Do outro lado ela sorriu, e sentiu as lagrimas quentes rolando por seu rosto frio.
- rua dos laranjais, 312, bloco 6 apartamento 615. Só não fica triste se não der tempo, pois se assim for...é porque não ia dar certo tá?
-Vai dar!
Mais uma vez o telefone desligado, dessa vez ela não tinha forças nem para colocar o fone no móvel ao seu lado, deixou o cair.

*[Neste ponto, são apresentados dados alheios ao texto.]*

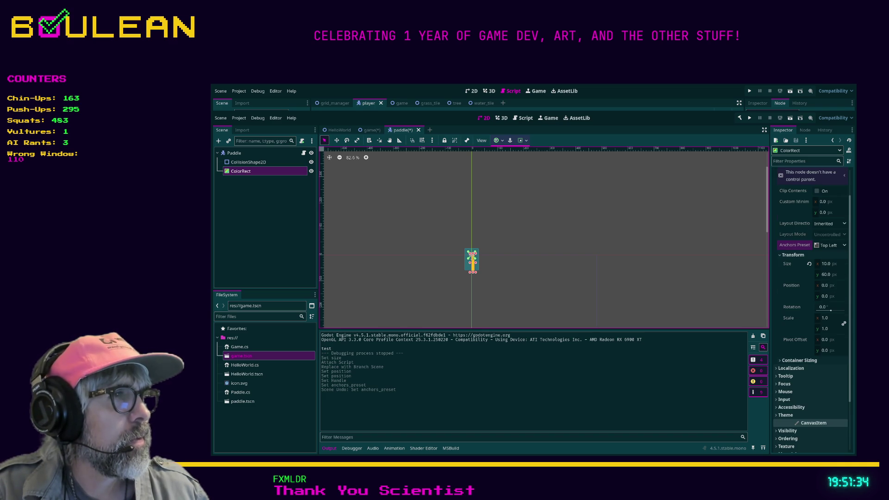
{"action": "left_click", "coordinate": [799, 361]}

Sentiu seus olhos pesarem, sentiu seu corpo tombando, fechou os olhos, os pensamentos cessaram, era o fim!

Porém...nem sempre o fim ou a morte são como pensamos, as vezes é necessário finalizar uma etapa para começar outra, morrer de vez em quando para renascer mais forte.

Barulho de passos, sentiu um vento frio tocando-lhe o rosto, aos poucos foi abrindo os olhos, a claridade lhe incomodava, mas não conseguia mover o braço para tapar os olhos, foi acostumando-se a luz, até que um vulto tapou-lhe a visão do sol, piscou algumas vezes buscando o foco, e viu um rosto completamente desconhecido, seria ele o médico, pensou.

-Bem vinda bela adormecida!
Aquela voz, sim, conhecia aquela voz.
-Então é você!
Ele sorriu, e passou delicadamente os dedos por ser cabelos.
-Te disse que quem quer se matar não toma remédio!
Ela riu.
-Obrigada. E sabe...agora você realmente é único para alguém.
Os olhos dele encheram-se de lagrimas.
E ela percebeu que a partir daquele momento nunca mais estaria sozinha.